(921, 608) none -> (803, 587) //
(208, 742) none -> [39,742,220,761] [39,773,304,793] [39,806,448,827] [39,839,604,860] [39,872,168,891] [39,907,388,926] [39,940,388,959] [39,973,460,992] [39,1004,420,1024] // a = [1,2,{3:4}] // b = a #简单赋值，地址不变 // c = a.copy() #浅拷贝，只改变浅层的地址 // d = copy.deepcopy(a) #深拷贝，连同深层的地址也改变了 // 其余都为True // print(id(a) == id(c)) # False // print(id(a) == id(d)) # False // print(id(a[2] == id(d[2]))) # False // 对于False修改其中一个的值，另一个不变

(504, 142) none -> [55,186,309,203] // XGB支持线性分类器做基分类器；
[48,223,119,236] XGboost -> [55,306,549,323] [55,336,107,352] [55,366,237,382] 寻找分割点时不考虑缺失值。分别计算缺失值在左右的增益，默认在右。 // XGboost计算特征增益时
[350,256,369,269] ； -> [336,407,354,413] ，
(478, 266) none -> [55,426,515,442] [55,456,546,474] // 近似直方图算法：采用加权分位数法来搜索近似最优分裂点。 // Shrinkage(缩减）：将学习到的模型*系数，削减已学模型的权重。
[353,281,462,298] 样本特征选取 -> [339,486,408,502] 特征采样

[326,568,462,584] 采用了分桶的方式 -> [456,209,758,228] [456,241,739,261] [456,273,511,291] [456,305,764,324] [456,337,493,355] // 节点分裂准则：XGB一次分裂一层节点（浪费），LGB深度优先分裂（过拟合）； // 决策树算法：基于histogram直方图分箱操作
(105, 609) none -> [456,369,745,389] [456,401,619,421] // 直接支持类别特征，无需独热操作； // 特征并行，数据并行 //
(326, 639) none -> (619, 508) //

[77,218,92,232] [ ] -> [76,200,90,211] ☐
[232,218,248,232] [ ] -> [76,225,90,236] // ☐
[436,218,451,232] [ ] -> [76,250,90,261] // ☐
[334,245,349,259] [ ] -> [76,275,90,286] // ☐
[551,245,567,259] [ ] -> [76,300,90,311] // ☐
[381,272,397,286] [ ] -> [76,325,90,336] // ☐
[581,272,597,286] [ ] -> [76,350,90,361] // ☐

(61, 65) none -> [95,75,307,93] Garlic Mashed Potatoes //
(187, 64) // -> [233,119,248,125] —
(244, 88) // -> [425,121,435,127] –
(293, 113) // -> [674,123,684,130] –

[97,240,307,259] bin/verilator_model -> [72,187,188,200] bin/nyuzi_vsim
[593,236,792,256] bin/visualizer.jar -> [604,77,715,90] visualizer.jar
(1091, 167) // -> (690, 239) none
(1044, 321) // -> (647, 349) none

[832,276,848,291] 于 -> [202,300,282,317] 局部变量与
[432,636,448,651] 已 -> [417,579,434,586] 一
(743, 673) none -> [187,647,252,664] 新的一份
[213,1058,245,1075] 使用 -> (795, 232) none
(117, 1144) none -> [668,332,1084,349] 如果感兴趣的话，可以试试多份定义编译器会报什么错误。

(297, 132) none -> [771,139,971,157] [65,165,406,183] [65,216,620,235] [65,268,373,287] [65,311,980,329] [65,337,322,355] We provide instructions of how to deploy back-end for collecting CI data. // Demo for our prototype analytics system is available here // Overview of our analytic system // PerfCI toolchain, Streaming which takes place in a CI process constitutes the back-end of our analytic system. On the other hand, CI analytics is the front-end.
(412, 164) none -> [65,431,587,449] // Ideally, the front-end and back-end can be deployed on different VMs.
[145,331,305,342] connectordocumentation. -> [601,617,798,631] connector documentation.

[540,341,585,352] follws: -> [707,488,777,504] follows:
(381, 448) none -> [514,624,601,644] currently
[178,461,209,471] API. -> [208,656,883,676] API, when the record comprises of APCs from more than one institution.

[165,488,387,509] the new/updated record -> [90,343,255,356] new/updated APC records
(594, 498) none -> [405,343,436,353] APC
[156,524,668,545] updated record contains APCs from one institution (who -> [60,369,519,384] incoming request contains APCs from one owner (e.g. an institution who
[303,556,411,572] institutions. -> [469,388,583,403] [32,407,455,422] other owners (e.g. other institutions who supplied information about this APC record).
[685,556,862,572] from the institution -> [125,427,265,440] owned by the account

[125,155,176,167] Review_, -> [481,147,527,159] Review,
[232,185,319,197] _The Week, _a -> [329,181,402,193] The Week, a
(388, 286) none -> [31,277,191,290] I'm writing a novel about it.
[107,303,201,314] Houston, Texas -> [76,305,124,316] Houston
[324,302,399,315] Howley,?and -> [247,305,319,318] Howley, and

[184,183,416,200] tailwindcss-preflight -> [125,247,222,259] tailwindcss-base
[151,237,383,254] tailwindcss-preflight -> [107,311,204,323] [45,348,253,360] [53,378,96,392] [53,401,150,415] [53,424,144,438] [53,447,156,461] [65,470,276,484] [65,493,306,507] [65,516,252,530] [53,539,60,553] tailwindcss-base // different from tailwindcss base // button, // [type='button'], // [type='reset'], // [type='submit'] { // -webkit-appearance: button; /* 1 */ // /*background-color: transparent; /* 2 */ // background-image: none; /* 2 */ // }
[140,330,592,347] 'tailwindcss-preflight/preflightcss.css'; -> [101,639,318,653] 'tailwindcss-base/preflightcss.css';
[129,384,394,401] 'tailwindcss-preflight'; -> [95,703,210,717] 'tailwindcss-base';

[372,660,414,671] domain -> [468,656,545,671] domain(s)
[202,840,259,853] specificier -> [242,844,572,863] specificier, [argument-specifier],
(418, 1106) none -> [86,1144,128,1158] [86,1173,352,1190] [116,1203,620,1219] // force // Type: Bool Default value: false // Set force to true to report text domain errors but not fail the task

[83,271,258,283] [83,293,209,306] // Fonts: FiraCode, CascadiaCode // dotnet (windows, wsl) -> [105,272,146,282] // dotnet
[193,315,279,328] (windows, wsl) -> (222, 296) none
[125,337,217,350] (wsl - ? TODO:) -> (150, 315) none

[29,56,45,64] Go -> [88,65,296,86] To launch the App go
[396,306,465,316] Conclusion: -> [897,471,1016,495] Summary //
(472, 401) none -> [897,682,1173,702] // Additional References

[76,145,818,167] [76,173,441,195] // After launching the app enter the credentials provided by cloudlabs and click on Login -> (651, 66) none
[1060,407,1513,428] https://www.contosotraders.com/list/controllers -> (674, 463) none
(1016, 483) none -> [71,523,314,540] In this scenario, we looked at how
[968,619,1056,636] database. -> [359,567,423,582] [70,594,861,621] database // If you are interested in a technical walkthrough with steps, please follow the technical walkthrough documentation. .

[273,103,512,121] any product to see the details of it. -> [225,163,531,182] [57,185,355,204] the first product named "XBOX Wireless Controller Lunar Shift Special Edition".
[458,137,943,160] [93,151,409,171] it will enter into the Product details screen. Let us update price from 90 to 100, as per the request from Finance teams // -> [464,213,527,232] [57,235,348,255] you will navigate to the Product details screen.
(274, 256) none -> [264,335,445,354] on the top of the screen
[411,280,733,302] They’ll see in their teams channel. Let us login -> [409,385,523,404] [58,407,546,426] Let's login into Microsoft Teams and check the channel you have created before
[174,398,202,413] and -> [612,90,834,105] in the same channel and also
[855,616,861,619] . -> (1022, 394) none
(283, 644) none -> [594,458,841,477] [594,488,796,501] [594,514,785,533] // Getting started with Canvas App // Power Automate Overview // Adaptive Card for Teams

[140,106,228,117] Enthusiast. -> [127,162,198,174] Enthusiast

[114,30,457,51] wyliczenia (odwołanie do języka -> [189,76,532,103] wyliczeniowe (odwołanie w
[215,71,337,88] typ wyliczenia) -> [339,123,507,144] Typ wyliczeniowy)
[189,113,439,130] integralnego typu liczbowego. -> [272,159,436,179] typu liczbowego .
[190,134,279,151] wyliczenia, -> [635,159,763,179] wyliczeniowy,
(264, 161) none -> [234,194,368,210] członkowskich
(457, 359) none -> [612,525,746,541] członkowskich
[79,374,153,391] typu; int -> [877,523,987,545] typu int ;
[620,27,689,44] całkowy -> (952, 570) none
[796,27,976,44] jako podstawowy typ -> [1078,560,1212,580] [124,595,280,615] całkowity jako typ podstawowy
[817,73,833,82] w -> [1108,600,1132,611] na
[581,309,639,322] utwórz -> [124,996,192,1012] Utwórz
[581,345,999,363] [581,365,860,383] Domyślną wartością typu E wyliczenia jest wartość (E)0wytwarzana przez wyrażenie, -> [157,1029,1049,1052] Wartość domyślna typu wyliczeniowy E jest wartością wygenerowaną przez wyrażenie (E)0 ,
★ ★ ★ ★
* About this exercise *
Return, word for word, the lines of the data above from the line with "(472, 401) none" through the line with "[76,145,818,167] [76,173,441,195] //", inclusive.

* Exercise solution *
(472, 401) none -> [897,682,1173,702] // Additional References

[76,145,818,167] [76,173,441,195] // After launching the app enter the credentials provided by cloudlabs and click on Login -> (651, 66) none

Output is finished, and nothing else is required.